[REQUIRED WORK]:
The answer must consist solely of the lines below starting at the one containing "left elbow: (386, 110, -26)" and ending at the one containing "right shoulder: (299, 231, 5)", repeated exactly, with both ends included and all pictures omitted.
** RECORDS FOR PROCESSING follows **
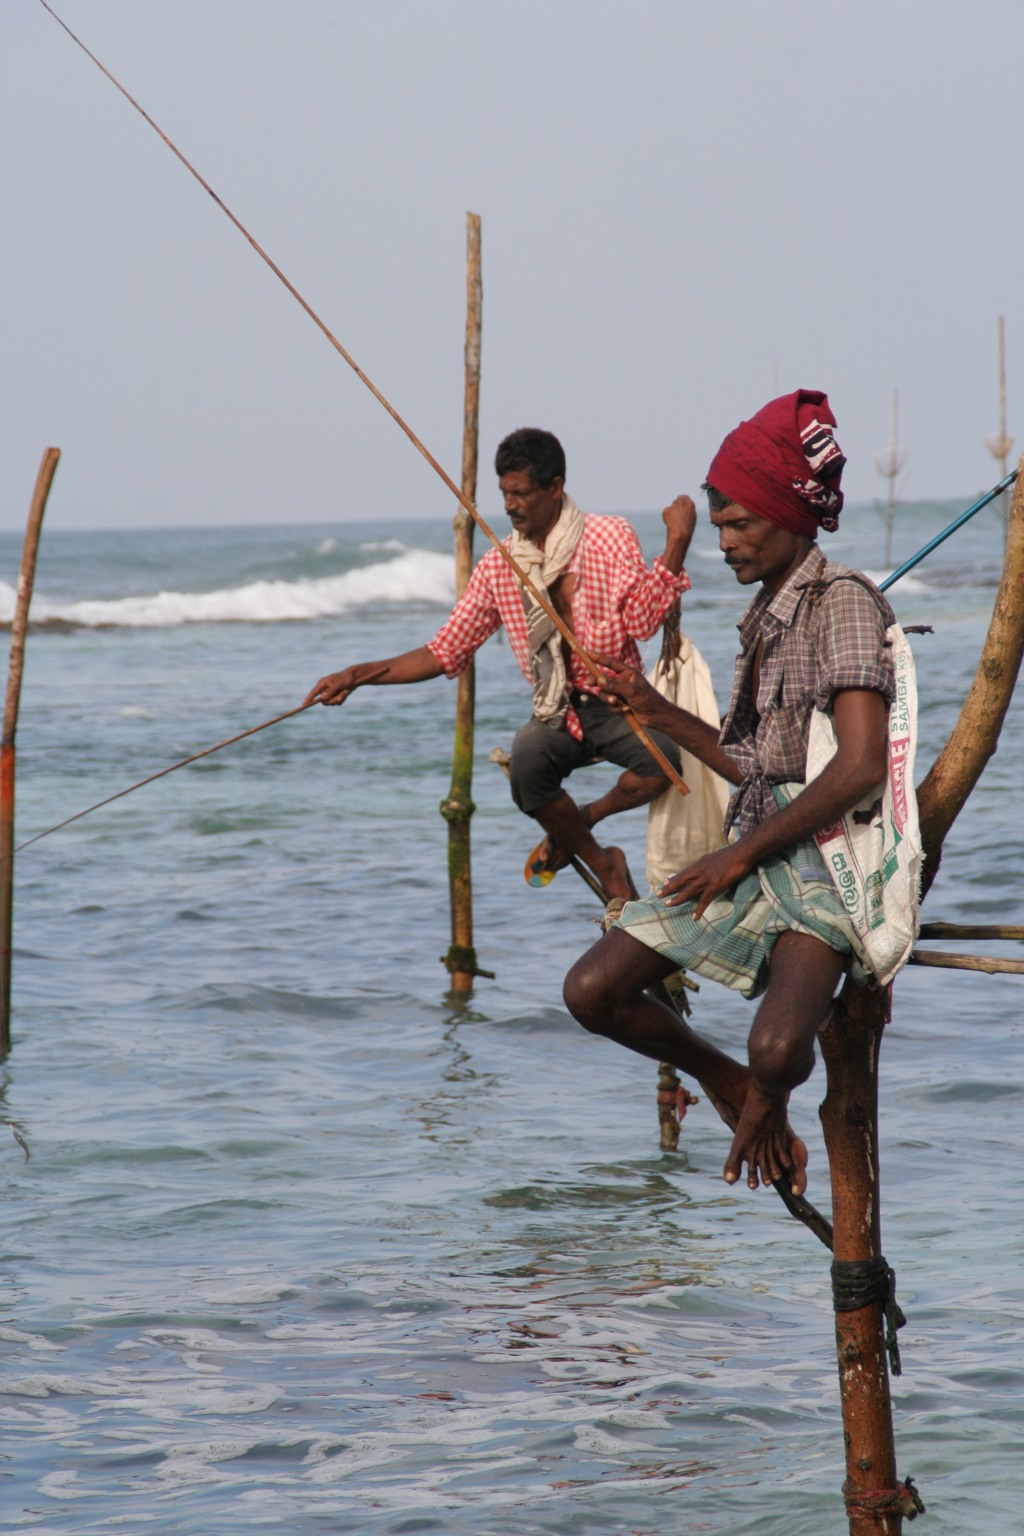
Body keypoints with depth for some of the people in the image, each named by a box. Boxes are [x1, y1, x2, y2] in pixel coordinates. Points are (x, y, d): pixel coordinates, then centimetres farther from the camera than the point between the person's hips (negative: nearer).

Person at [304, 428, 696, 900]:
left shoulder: (609, 537, -2)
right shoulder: (497, 568, 7)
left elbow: (642, 619, -12)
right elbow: (445, 652, 8)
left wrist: (677, 543, -23)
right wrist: (358, 675, -1)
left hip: (618, 704, -2)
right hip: (557, 714, 2)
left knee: (663, 756, -36)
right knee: (527, 759, -35)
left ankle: (580, 821, -2)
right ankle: (602, 864, -9)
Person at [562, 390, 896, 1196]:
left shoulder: (843, 600, -11)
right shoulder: (765, 613, 17)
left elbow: (862, 765, -21)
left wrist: (740, 856, -15)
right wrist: (658, 712, 16)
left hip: (823, 858, -8)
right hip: (754, 858, 8)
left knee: (777, 1048, -30)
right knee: (593, 991, -3)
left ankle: (766, 1094, 7)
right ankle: (730, 1084, 19)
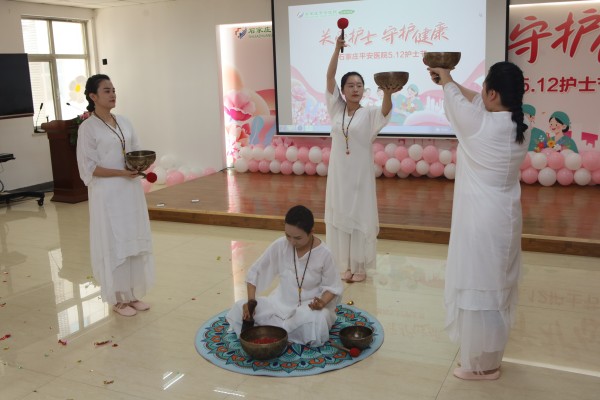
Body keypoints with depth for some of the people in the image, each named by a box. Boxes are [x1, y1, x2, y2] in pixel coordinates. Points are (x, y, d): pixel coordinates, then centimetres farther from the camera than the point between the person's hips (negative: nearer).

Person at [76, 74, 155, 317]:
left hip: (131, 191, 6)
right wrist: (122, 172, -21)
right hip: (107, 194, -6)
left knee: (135, 242, 10)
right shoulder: (87, 128, -9)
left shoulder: (124, 122, 9)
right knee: (114, 245, 2)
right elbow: (89, 168, -12)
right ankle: (118, 299, 14)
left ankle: (133, 294, 22)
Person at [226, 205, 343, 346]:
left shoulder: (323, 253, -17)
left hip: (310, 306, -2)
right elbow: (255, 272, -5)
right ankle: (286, 328, -7)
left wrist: (322, 302, -28)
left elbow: (333, 286, -7)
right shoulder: (279, 246, -13)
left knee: (316, 325, -38)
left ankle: (273, 330, -11)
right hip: (281, 302, 2)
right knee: (237, 312, -16)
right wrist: (251, 300, -19)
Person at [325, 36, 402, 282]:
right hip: (338, 172, 3)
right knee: (340, 216, 7)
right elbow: (329, 77, -5)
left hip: (360, 173, -2)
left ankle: (360, 266, 15)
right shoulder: (336, 109, 4)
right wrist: (337, 49, -17)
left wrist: (387, 93, -47)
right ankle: (346, 265, 20)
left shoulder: (369, 115, -3)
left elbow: (386, 110, -26)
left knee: (361, 217, 2)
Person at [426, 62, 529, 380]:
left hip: (480, 221, -8)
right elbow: (476, 102, 16)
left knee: (477, 287, 5)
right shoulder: (520, 128, 0)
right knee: (497, 285, 20)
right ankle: (490, 355, 38)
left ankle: (482, 363, 19)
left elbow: (458, 102, 1)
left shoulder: (481, 125, -22)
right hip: (506, 218, 8)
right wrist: (451, 81, 28)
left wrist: (445, 79, 22)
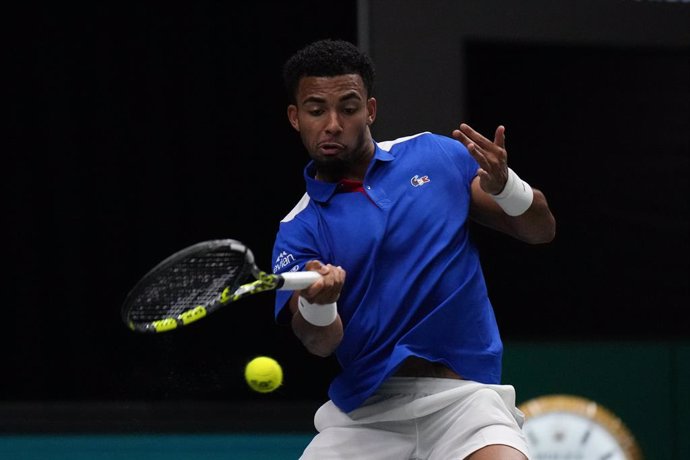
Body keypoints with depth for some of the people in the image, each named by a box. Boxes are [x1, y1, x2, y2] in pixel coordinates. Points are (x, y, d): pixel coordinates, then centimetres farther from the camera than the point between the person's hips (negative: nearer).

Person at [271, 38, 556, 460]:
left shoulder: (438, 156, 8)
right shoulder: (299, 231, 5)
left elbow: (541, 230, 10)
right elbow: (320, 343, -8)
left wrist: (504, 185, -11)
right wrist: (316, 303, -30)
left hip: (462, 394, -1)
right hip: (364, 415, 2)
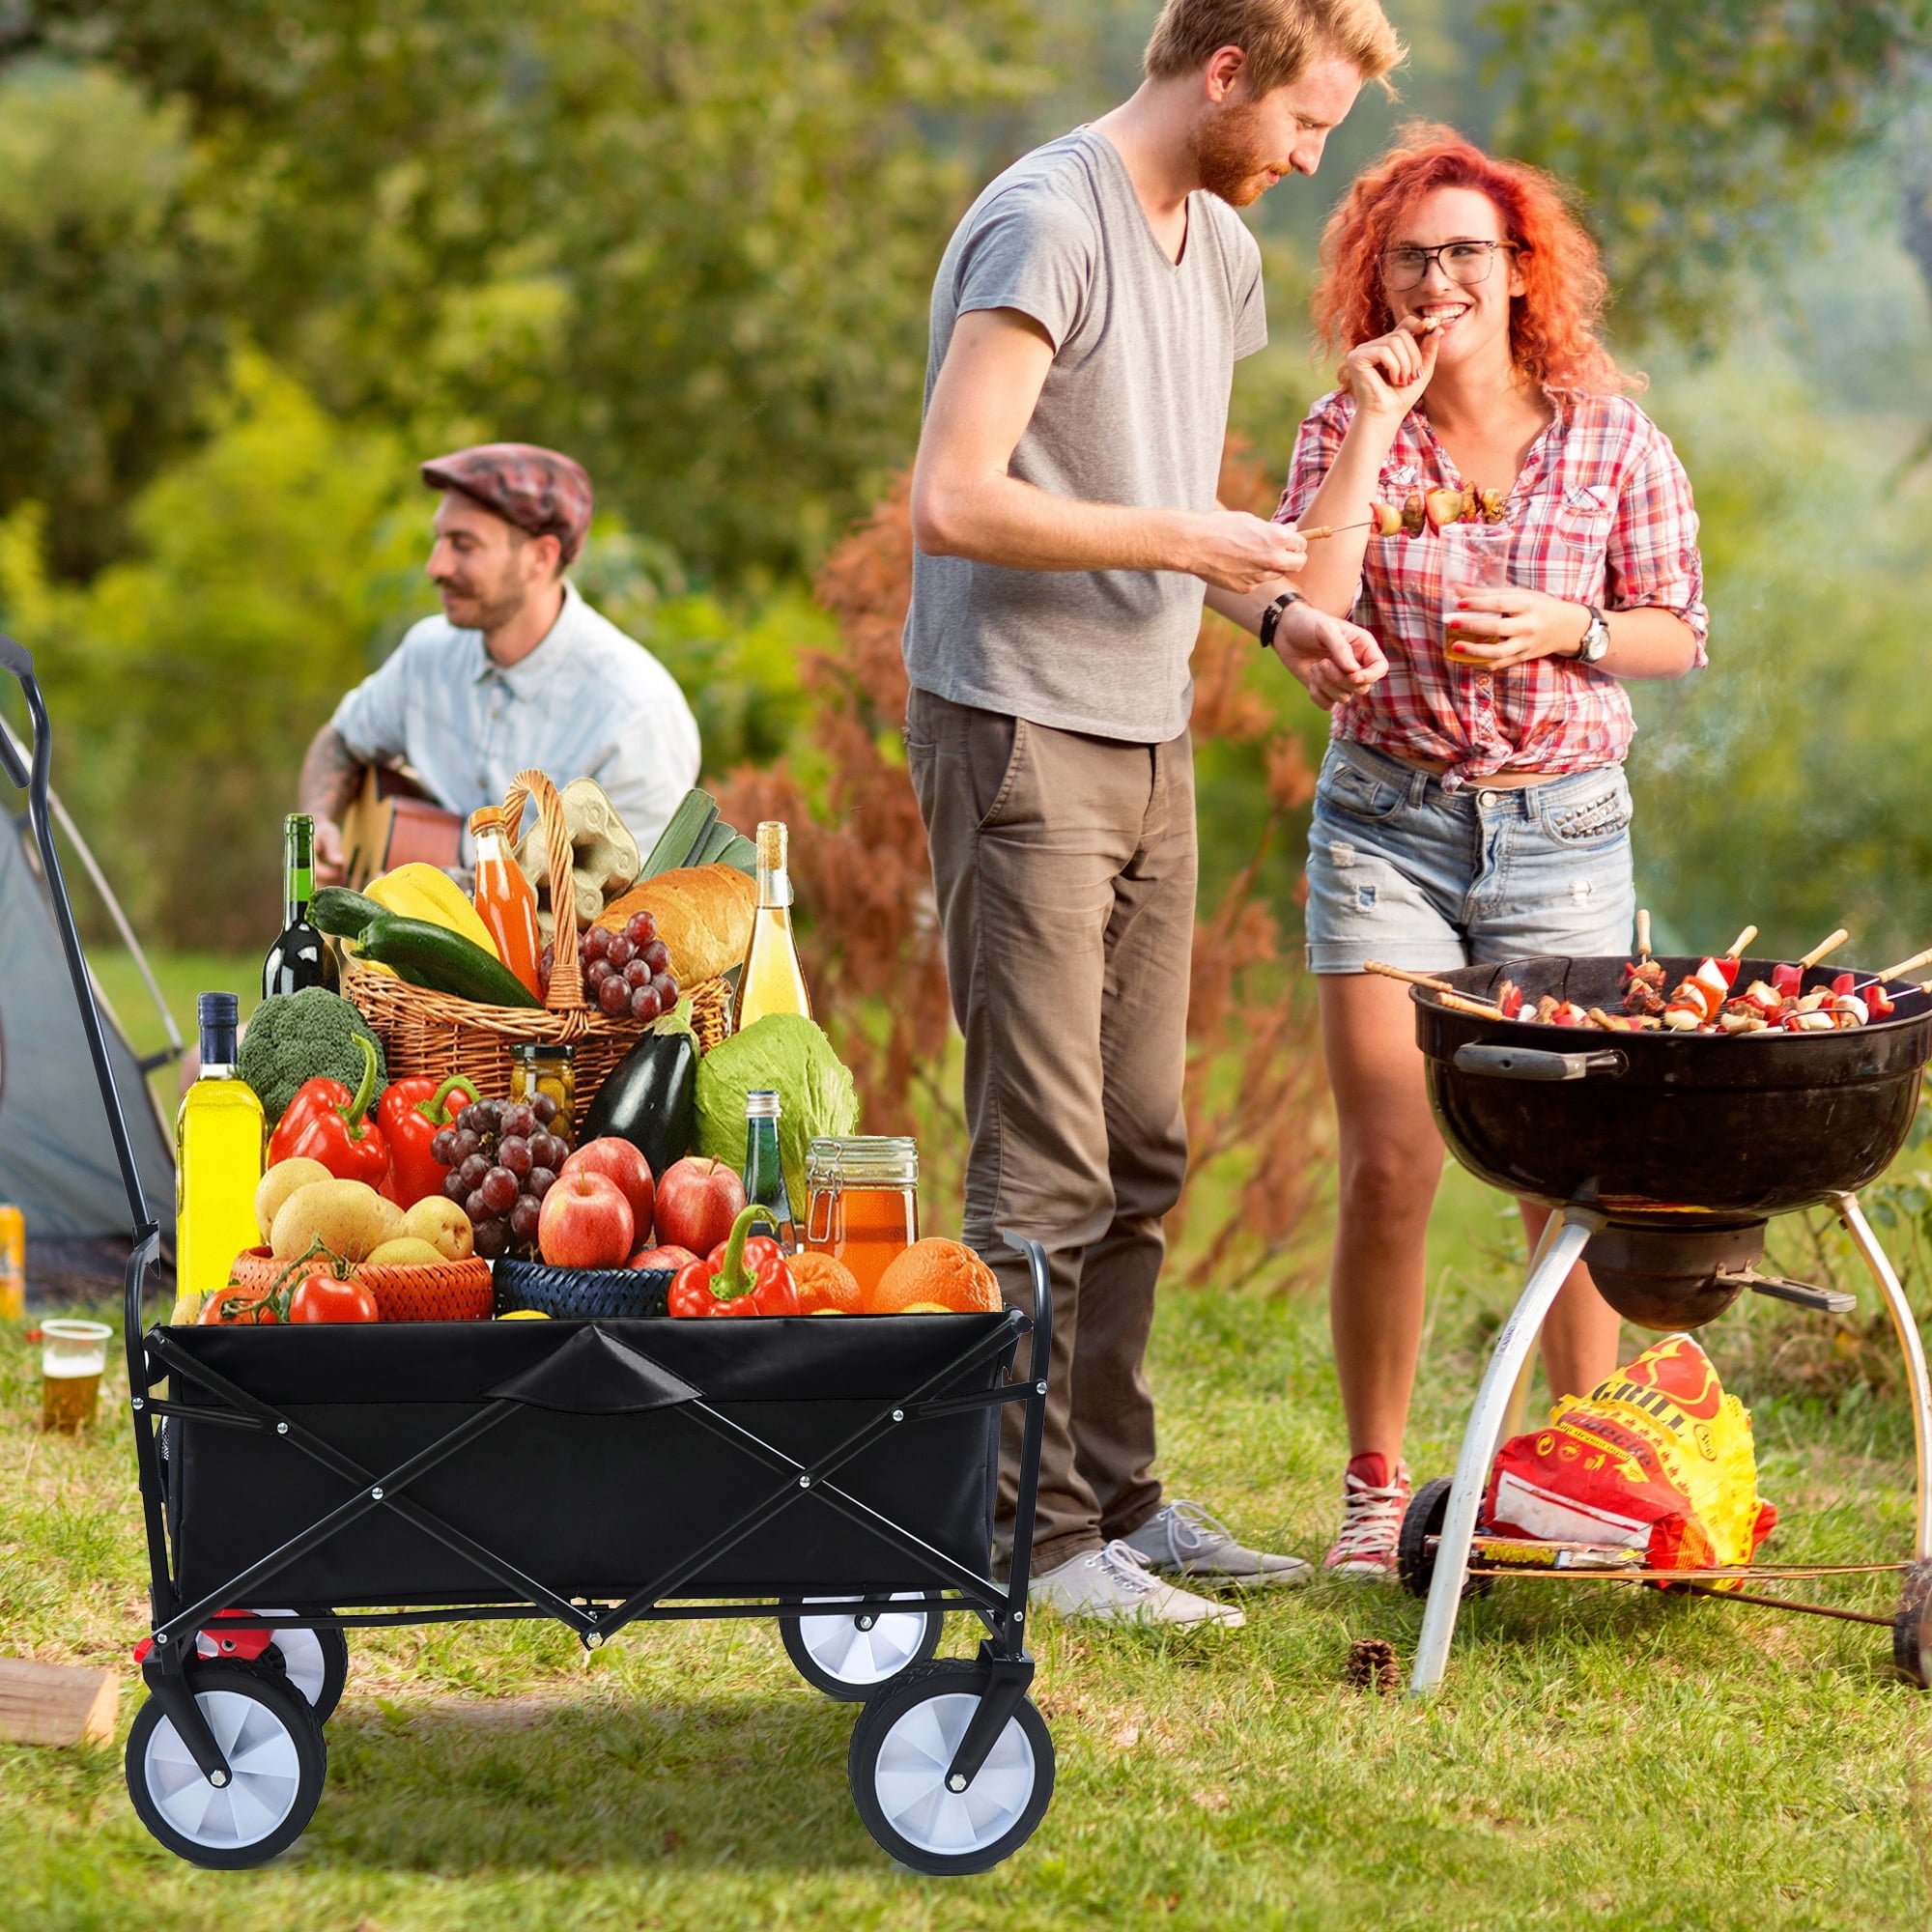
** End of RECORDS FOR PROCESSING **
[REPLY]:
left elbow: (386, 110, -26)
left knee: (361, 217, 2)
Person at [426, 62, 529, 380]:
left hip: (480, 221, -8)
right elbow: (476, 102, 16)
left knee: (477, 287, 5)
right shoulder: (520, 128, 0)
right knee: (497, 285, 20)
right ankle: (490, 355, 38)
left ankle: (482, 363, 19)
left elbow: (458, 102, 1)
left shoulder: (481, 125, -22)
right hip: (506, 218, 8)
right wrist: (451, 81, 28)
left wrist: (445, 79, 22)
Body keypoints with depth for some of the people in the image, each named by a box. Boxes are [x1, y1, x2, y2] in pixel coordinates. Points are (x, y, d): pixel coordinates, then centimetres farther from the camera than the point between the person's hips (negative: nearer).

Person at [271, 38, 556, 460]:
left shoulder: (438, 156, 8)
right shoulder: (299, 231, 5)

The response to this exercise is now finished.